Пушкин не смог прийти проводить Гоголя в гавань. Вместо него пришел его ближайший друг Петр Андреевич Вяземский. С сестрами Гоголь уже простился в Патриотическом институте. Вяземский привез рекомендательные письма и приветы от Пушкина и Жуковского. На пирсе было много народу. Данилевского провожали какие-то веселые офицеры и нарядные и не менее веселые дамы. Вокруг него звенели шпоры, раздавался смех, выкрикивались дружеские и смешные пожелания. Гоголь отошел на край пристани и вполголоса разговаривал с Вяземским. Он просил его передать привет и добрые пожелания Пушкину и Жуковскому.

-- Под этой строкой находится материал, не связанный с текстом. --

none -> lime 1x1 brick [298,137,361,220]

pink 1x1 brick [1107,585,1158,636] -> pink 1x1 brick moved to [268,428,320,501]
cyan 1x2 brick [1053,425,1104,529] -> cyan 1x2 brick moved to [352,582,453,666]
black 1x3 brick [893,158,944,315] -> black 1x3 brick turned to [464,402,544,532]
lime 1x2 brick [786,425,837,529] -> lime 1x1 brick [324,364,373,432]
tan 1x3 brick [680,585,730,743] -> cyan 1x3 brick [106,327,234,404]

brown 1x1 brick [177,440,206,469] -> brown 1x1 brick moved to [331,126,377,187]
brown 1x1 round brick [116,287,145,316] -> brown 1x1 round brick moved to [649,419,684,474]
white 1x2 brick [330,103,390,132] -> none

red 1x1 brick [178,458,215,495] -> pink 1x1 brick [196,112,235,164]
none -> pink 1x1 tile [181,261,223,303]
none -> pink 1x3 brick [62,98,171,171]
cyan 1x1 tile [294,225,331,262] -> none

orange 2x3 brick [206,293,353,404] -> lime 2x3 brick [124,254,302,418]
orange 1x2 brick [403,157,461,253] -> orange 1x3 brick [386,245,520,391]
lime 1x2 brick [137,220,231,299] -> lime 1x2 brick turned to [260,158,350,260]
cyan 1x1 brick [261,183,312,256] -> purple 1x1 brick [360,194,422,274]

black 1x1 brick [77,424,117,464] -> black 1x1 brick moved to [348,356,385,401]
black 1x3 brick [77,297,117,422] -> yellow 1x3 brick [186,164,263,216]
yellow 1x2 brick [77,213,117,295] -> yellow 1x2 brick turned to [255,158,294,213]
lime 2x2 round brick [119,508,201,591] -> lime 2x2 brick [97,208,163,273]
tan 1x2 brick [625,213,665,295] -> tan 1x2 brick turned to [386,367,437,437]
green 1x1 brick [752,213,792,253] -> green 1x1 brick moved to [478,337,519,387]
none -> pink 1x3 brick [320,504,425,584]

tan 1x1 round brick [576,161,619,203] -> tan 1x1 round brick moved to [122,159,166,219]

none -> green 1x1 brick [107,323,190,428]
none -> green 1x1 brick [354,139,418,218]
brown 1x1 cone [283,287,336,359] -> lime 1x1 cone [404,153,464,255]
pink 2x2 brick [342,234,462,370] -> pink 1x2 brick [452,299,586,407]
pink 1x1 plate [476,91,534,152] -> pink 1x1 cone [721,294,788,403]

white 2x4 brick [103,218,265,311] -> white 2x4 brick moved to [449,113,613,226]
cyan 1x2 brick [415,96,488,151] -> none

— Нынешнее удаление мое из отечества, — с торжественной значительностью сказал он, — послано свыше… Это великий перелом, великая эпоха моей жизни. Знаю, что мне много встретится неприятного, что я буду терпеть и недостаток и бедность, но ни за что на свете не возвращусь скоро.
Пароходный гудок возвестил приготовление к отплытию. Гоголь, обнявшись с Вяземским, по трапу перешел на пароход. Долго еще на палубе виднелась его тонкая, птичья фигура, обращенная к скрывавшемуся за кормой, призрачному в дымке морского тумана Петербургу.
Глава шестая
ЗА ГРАНИЦЕЙ
И хотя мысли мои, мое имя, мои труды будут принадлежать России, но сам я, но бренный состав мой будет удален от нее.
Н. Гоголь, Письмо В. Жуковскому 1836В ПУТИ
Пароход направлялся до Гамбурга. Позади остались Россия, Пушкин, мать, друзья. Но не только друзья. Злобное шипенье, угрозы и ругань сиятельных и чиновных сквозник-дмухановских, ляпкиных-тяпкиных и хлестаковых. Враждебные и надменные лица столичных вельмож и бюрократов.
Теперь Гоголь чувствовал в душе своей новые силы. Сделанное им до сих пор — лишь небольшая часть того, что предстоит сделать. «…Кажется, как будто я разворачиваю давнюю тетрадь ученика, — думалось ему, — в которой на одной странице видны нерадение и лень, на другой нетерпение и поспешность, робкая, дрожащая рука начинающего и смелая замашка шалуна, вместо букв выводящая крючки, за которые бьют по рукам. Изредка, может быть, выберется страница, за которую похвалит разве только учитель, провидящий в них зародыш будущего. Пора, пора наконец заняться делом!»
Он всегда относился к себе с непомерной, даже несправедливой требовательностью. Ему казалось, что он все еще лишь выбирается на путь, которым следует идти.
Плавание оказалось утомительным и трудным. Из-за штормовой погоды машина много раз портилась, волны заливали палубу, и пароход шел до Гамбурга вместо четырех дней полторы недели. Лишь неунывающий Саша Данилевский шутками и болтовней отвлекал Гоголя от печальных мыслей. Плыли в сероватом, как дым, тумане. Берегов не было видно. Состав пассажиров подобрался случайный, и Гоголь держался от них в стороне.